* Given text
[Start of section]

Capt. Joellen Drag Oslund, who was alongside Captain Mariner as one of the first women to be selected for Naval flight training during the 1970s, said in an interview that the flyover on Saturday was a fitting tribute to her friend, whom she called Rosie. “The entire community turned out to see those jets fly over,” she said.

An American flag was draped over Captain Mariner’s coffin during her funeral, which was held at Norris United Methodist Church in Norris, Tenn., followed by a graveside service in Maynardville. Captain Mariner’s husband and daughter were presented with the flag, and the planes flew overhead shortly after.

“It’s truly an honor, first of all, to be a part of something that’s honoring someone like Captain Mariner, who really was a trailblazer for female naval aviators,” said Cmdr. Stacy Uttecht, who participated in the formation on Saturday. “The second piece is just, it’s really awesome to be part of an all-female crew, something that the Navy has never done for a military flyover.”

Female aviators in the Navy, Army and Air Force had been limited to training and other noncombat jobs until April 1993, when Defense Secretary Les Aspin lifted the restrictions on female pilots flying combat missions. That was thanks in part to Captain Mariner, who had been working with members of Congress and a Defense Department advisory board to overturn the regulations that kept women from combat.

[End of section]

* Data section
[Start of section]

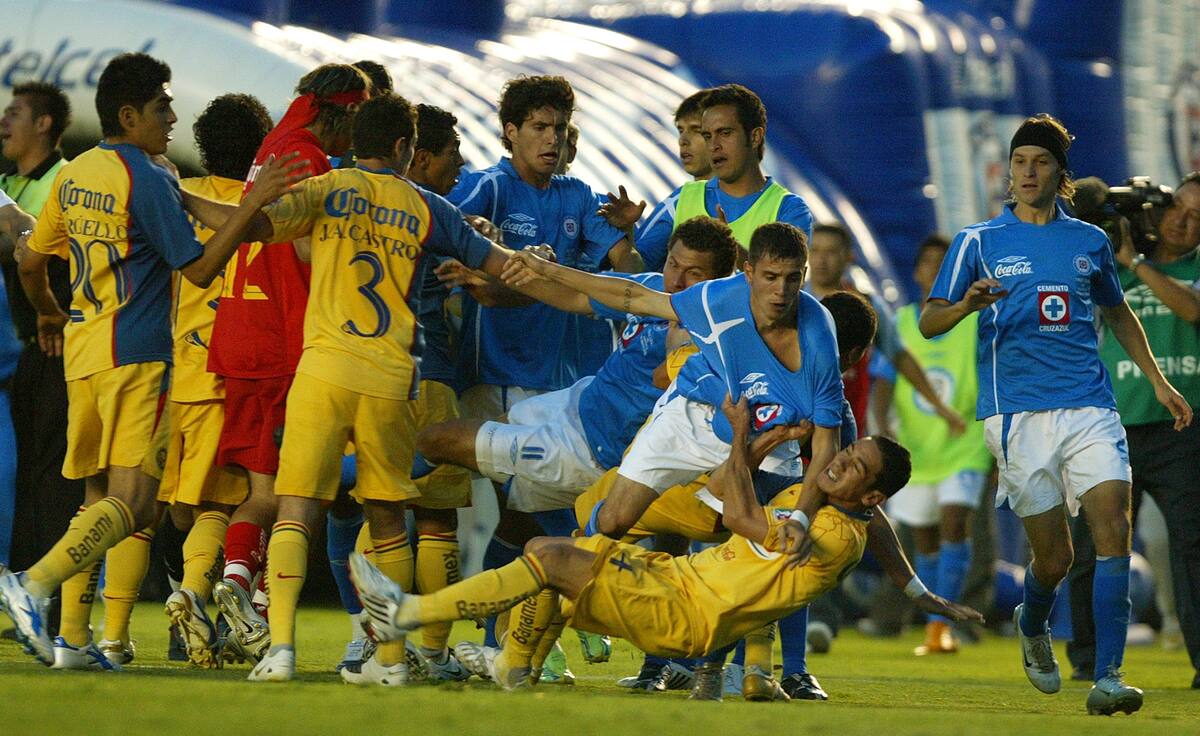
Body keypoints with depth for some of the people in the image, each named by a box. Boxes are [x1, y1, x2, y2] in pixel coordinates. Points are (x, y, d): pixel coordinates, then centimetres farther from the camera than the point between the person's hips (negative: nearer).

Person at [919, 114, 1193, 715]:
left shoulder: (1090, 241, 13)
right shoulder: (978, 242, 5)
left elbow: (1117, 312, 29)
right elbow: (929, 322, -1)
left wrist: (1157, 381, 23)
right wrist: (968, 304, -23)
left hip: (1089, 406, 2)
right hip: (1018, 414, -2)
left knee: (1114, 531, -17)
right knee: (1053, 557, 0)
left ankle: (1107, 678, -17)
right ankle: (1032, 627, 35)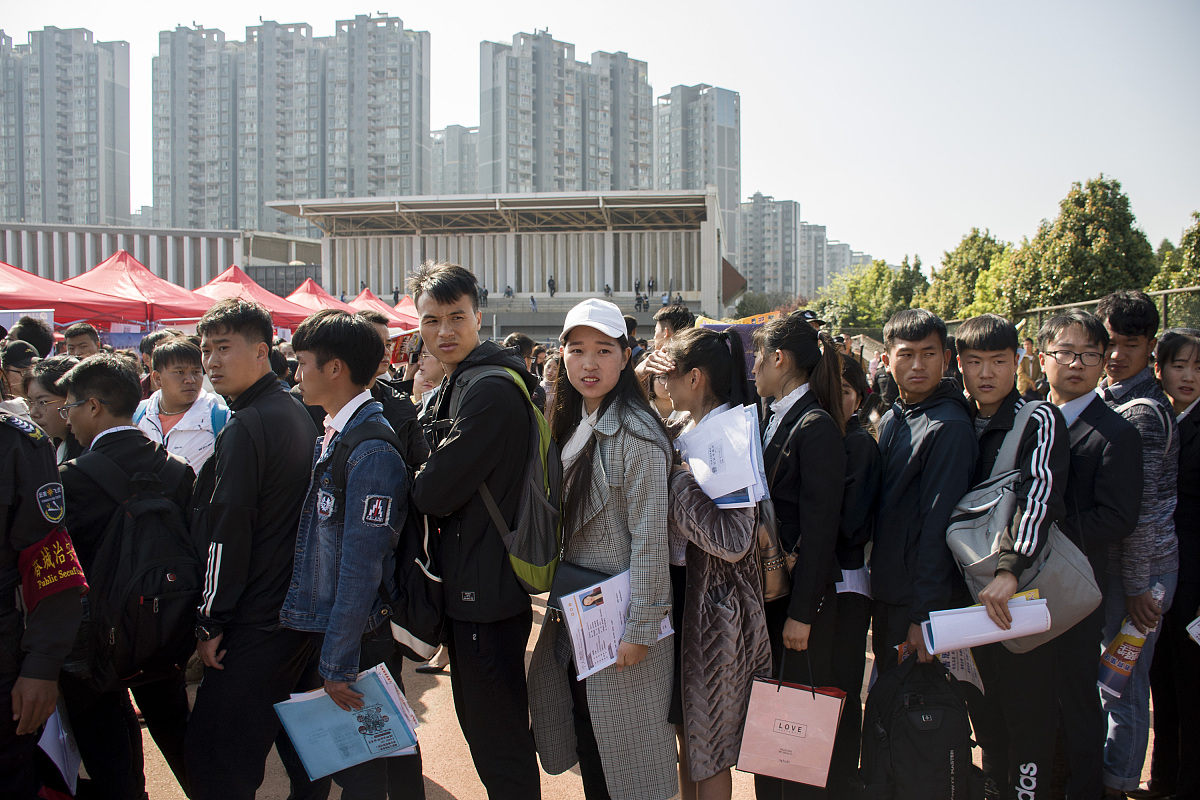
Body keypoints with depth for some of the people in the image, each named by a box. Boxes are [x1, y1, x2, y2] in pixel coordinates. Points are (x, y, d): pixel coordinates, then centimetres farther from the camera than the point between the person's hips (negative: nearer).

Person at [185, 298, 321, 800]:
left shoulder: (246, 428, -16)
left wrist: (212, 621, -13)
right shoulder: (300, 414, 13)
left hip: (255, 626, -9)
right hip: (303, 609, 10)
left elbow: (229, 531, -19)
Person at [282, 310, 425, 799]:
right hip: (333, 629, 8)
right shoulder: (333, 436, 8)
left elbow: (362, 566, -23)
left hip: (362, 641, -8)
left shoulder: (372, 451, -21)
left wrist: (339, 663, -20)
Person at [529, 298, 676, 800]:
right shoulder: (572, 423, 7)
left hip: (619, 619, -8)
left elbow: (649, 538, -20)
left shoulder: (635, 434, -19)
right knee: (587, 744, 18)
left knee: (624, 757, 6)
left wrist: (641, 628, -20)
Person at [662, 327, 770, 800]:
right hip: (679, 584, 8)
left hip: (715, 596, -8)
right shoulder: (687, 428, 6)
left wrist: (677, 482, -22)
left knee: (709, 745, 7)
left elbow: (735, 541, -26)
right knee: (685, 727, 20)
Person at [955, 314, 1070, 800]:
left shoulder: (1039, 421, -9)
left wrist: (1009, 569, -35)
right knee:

[End of section]
[Start of section]

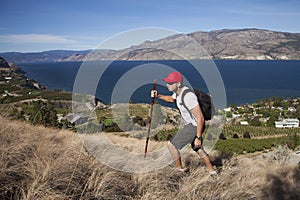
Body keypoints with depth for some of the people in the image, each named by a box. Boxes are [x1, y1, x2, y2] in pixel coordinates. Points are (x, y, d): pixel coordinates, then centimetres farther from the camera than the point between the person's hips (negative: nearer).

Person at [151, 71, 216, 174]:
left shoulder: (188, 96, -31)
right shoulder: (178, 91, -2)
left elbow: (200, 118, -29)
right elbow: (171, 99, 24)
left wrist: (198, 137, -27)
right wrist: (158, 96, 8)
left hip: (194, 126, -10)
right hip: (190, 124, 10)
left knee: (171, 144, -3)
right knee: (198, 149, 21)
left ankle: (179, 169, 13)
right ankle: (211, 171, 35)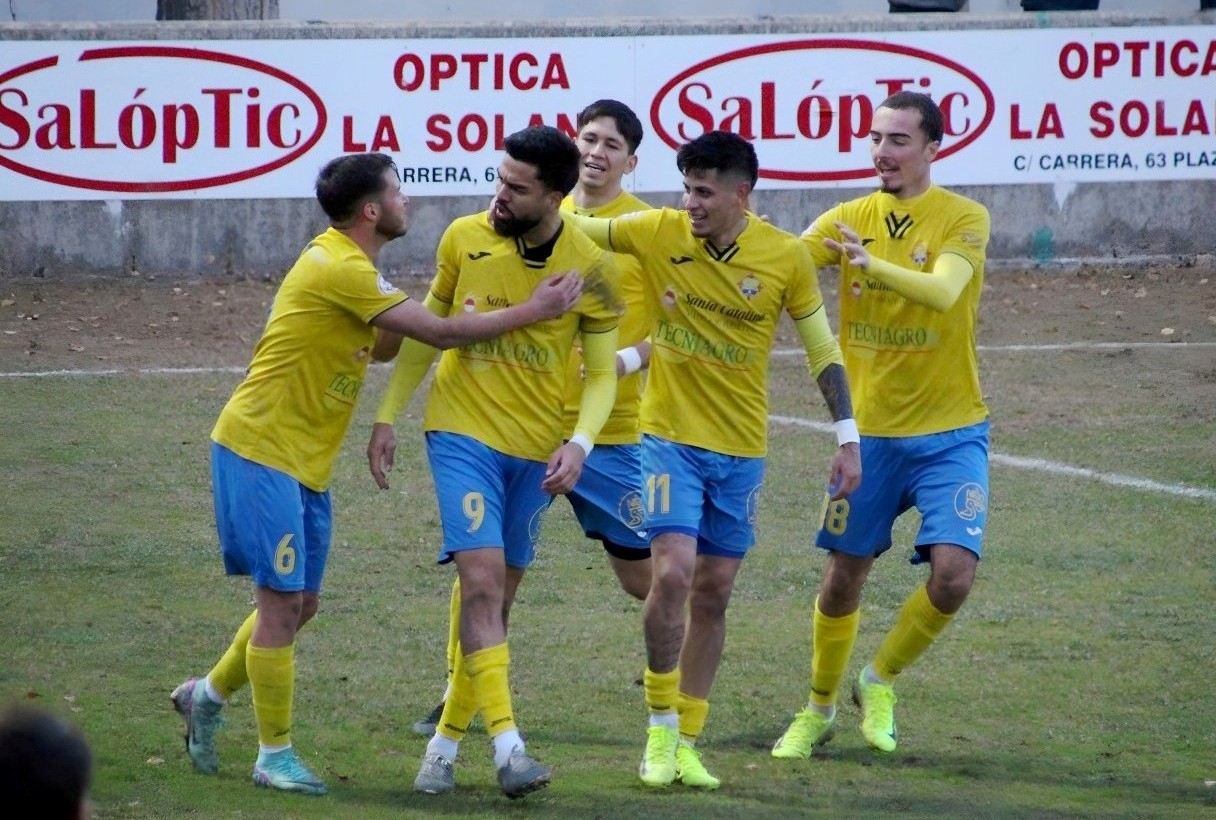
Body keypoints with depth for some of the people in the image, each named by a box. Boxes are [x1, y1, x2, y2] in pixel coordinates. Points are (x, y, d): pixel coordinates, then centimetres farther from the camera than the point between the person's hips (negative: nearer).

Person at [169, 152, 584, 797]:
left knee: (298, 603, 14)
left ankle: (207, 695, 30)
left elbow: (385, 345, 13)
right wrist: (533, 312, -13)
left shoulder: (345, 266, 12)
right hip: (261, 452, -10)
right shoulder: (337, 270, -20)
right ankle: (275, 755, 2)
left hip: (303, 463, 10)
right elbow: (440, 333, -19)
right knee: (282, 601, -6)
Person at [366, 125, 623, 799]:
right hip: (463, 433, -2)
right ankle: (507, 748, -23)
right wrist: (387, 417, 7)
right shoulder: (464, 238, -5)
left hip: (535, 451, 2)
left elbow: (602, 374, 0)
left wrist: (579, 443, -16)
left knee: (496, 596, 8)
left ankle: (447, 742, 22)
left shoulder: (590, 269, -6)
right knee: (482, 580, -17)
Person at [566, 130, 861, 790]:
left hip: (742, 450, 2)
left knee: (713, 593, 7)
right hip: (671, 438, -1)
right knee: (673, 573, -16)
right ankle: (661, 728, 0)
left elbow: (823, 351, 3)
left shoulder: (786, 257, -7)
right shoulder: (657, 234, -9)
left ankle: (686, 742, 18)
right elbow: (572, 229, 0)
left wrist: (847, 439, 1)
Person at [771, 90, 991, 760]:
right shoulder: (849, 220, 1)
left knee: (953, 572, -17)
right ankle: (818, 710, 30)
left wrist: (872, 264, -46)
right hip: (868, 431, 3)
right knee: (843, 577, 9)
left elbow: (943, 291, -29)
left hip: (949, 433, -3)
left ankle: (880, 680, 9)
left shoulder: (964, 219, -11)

[End of section]
[Start of section]

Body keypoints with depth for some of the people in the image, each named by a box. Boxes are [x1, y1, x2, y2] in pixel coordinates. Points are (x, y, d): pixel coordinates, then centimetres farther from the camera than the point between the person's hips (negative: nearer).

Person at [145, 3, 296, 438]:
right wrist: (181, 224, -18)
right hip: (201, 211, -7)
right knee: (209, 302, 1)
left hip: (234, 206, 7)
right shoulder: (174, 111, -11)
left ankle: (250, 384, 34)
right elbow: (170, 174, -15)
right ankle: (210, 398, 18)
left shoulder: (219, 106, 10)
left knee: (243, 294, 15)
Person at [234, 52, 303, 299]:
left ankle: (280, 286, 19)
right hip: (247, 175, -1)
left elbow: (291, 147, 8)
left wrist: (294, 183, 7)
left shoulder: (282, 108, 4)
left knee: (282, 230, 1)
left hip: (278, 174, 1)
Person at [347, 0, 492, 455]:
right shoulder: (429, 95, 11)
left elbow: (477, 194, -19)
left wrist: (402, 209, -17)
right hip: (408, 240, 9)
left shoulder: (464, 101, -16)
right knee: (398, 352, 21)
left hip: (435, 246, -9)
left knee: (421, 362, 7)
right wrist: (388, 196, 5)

[End of section]

Can you pick up the account of Captain Mariner's funeral flyover above after its final sentence and carry it forward?

* Your response
Her determination was apparent from the beginning of her naval career, said Captain Oslund, 68, who was a helicopter pilot. “From day one, she said, ‘I’m going to fly jets, and I’m not going to let the Navy pigeonhole me,’” she said. The pilots who participated in the flyover on Saturday were based at Naval Air Station Oceana in Virginia Beach, and flew F/A-18 Super Hornets in the flyover.

“The Missing Man Flyover is a special tribute honoring the service of aviators who have died serving their country,” the Navy said in a statement. “The maneuver features four aircraft flying above the funeral service in formation as one of the aircraft leaves the formation and climbs vertically into the heavens.” In the recent past the maneuver has been performed in honor of both Senator John McCain, who died in August, and President George H.W. Bush, who died in November. The weather was cool and bright during the graveside service, and Captain Oslund said the jet that peeled away from the rest seemed to disappear into the sun.

“Rosie was never one to seek out recognition or accolades,” she said. “But I think she would have greatly appreciated this.”